Of course, with this procurement method there can be design disintegration on site.
There are a few losses in its conversion of east London's Trebor factory but better, Burwell feels, that architects make a contribution where they can. The practice is also involved in arts projects and conservation work, Burwell sees the architectural contribution to D&B projects as different to these, but equally valuable to society.
Whether a project quite like Trebor will exist in future, however, is unclear. The building has been converted to 65 live/work units.
In the initial negotiations with the London Borough of Newham, it was agreed to avoid the VAT and business rate penalties that normally go with live/work developments in the hope of promoting local employment. Today the rules have changed and that is no longer an option, so live/work units may not be an attractive market proposition. It was noticeable, for example, that at Peabody's Raines Court nearly all the flats were taken before any of the live/work units.
The original planning application for Trebor, located in Katherine Road, had been submitted by architect Stock Woolstencroft, establishing the unit numbers and site density. This was resubmitted by Nicholas Burwell Architects to modify the architectural form.
The 1930s factory's concrete structure was in reasonable condition and capable of supporting two extra floors. These are of a lighter weight, and in a contrasting metal and timber palette, which is also used around the new interior courtyard.
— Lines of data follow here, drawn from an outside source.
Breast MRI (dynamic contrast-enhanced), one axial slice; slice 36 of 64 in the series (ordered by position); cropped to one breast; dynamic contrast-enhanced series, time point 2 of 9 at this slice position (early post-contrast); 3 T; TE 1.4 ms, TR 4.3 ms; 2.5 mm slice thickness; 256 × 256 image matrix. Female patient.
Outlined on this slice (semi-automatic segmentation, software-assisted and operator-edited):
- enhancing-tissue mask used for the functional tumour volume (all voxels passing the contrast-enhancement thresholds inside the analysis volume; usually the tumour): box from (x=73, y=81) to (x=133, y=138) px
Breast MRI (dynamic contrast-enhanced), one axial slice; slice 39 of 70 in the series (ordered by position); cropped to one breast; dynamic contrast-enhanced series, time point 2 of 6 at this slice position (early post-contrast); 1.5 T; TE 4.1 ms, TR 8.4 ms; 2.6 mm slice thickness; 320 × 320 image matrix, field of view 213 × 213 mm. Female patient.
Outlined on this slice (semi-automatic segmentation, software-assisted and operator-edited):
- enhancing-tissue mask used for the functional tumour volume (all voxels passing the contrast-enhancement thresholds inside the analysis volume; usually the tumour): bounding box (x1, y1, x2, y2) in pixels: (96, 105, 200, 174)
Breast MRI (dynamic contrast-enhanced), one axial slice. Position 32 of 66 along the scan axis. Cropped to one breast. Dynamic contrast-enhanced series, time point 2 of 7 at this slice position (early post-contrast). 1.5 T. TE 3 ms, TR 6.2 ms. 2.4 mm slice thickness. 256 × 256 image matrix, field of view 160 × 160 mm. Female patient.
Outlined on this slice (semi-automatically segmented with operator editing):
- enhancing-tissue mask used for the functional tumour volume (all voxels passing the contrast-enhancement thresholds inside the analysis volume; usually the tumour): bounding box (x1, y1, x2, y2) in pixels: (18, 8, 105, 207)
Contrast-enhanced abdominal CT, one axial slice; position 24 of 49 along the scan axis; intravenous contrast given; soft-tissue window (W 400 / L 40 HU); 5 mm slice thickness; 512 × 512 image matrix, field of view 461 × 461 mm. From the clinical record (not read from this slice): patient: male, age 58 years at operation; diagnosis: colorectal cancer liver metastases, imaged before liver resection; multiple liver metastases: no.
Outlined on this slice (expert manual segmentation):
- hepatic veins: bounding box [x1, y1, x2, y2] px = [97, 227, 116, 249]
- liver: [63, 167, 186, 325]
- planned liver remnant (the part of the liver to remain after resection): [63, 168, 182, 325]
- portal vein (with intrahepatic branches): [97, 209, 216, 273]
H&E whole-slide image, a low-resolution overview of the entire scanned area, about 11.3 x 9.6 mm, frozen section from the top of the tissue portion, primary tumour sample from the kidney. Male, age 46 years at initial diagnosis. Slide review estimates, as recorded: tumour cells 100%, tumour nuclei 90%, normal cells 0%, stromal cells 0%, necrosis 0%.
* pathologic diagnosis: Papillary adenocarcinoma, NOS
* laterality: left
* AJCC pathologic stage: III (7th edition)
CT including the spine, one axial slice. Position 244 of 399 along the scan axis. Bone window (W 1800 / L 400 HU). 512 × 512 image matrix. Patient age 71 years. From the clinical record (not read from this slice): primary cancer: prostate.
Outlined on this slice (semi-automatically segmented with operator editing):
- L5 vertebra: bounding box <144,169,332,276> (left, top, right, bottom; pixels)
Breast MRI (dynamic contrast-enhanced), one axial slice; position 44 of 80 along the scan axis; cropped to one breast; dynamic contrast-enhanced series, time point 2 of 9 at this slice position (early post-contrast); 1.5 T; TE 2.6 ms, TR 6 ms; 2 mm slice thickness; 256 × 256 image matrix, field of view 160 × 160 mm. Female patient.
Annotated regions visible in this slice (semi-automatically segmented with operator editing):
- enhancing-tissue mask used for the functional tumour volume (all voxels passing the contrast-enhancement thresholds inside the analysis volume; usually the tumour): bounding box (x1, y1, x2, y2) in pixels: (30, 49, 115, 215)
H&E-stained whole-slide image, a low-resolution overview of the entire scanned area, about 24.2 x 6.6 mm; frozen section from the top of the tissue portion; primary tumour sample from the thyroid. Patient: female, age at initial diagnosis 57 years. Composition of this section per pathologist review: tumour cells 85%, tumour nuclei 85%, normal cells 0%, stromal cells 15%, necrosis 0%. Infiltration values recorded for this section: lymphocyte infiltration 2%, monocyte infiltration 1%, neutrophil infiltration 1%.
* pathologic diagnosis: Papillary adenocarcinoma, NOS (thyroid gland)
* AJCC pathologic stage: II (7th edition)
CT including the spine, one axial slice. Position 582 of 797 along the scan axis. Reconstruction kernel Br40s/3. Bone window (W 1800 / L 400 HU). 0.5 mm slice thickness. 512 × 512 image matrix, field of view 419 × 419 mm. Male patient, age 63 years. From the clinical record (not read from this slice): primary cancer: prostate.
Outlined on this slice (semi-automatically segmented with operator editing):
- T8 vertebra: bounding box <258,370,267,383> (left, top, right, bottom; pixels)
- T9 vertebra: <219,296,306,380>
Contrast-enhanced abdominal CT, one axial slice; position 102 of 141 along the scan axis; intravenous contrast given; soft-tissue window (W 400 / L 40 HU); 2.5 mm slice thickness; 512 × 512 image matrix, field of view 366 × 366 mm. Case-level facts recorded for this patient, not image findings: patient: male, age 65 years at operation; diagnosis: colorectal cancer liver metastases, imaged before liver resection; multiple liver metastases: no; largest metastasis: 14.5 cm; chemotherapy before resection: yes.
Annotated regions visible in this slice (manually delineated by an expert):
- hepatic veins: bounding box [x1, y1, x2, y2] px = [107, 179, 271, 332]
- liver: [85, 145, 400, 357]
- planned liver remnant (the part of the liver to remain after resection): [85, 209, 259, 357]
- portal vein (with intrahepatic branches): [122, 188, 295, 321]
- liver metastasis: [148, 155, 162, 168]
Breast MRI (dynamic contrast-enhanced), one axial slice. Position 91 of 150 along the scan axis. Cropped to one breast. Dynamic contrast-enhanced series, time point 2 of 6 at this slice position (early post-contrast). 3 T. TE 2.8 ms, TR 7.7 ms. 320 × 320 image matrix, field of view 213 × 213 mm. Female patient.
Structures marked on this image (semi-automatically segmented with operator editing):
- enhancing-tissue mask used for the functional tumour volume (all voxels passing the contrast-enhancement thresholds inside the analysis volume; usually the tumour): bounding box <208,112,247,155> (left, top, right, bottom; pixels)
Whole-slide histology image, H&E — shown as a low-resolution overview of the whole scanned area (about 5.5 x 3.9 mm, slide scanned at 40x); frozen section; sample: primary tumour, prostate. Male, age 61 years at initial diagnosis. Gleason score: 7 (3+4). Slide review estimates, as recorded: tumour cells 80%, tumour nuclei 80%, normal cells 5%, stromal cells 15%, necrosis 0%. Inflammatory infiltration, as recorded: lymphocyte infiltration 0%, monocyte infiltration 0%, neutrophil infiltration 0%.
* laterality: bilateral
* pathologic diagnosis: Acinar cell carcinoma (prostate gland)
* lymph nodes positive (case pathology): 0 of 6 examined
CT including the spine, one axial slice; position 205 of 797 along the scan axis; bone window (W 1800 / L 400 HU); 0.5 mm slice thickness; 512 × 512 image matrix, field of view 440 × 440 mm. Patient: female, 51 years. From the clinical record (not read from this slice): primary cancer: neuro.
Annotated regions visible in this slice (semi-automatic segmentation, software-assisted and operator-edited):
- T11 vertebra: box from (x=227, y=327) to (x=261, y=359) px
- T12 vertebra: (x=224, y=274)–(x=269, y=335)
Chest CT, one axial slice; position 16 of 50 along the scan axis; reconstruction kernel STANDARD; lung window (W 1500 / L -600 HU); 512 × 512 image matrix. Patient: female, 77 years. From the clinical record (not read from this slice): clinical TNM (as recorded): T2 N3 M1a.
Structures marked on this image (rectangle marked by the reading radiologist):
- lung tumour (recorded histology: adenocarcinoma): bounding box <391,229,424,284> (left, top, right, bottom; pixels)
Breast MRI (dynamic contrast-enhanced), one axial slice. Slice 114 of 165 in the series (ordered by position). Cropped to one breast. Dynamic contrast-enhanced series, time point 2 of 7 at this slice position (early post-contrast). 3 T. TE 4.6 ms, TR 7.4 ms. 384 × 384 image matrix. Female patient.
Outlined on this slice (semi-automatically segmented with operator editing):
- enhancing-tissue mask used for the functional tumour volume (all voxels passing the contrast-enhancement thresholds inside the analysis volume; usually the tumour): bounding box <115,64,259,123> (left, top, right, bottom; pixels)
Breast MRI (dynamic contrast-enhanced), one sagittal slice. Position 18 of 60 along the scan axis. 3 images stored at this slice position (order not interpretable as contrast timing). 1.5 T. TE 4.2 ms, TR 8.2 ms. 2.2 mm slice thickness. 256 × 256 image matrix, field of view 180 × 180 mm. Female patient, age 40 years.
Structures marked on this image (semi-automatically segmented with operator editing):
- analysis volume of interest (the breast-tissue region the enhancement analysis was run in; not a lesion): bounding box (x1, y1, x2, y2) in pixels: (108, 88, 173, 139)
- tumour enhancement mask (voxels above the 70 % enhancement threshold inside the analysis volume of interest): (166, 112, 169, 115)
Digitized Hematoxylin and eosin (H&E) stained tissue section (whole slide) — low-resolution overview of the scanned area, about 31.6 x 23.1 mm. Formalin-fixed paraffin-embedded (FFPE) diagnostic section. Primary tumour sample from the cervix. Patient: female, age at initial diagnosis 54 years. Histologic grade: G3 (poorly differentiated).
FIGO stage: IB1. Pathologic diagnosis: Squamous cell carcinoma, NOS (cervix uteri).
These new floors are set back behind the parapet, retaining the white-plane aesthetic of the original. The Trebor lettering, which had been covered up, is now revealed. A close match to the original W20 steel-framed perimeter windows has been achieved with standard aluminium-framed units, powder-coated and double-glazed, with tapered cappings to transoms that narrow them visually toward the dimensions of the steel originals.
The centre of the building is now an open courtyard where the frame has been cut out to provide daylighting and access to the units, with access bridges across the court springing from the stair/lift core. Boarding is vertical here to tone down the strong horizontals of frame and bridges. The base of the courtyard, which is edged in vents from the basement car park, has nevertheless the overall feel of a semi-private, semi-indoor space.
Given the modest scale of the building this could come to work well socially; a pity then that the originally designed lighting scheme for this space was reduced.
Within the units, the live and work zones are separated by sliding walls, simplifying fire-escape planning. White-plastered and simply fitted out, units have both perimeter and courtyard aspects, with wide-ranging views from units toward the top of the building. On the top two, set-back levels, almost all units also have perimeter balconies.
With all units let, this reworking and densification is welcomed by occupants and developer, while maintaining the idiosyncratic urban presence of the Trebor factory in a largely undistinguished neighbourhood.
Architect and developer are already working together again on other projects.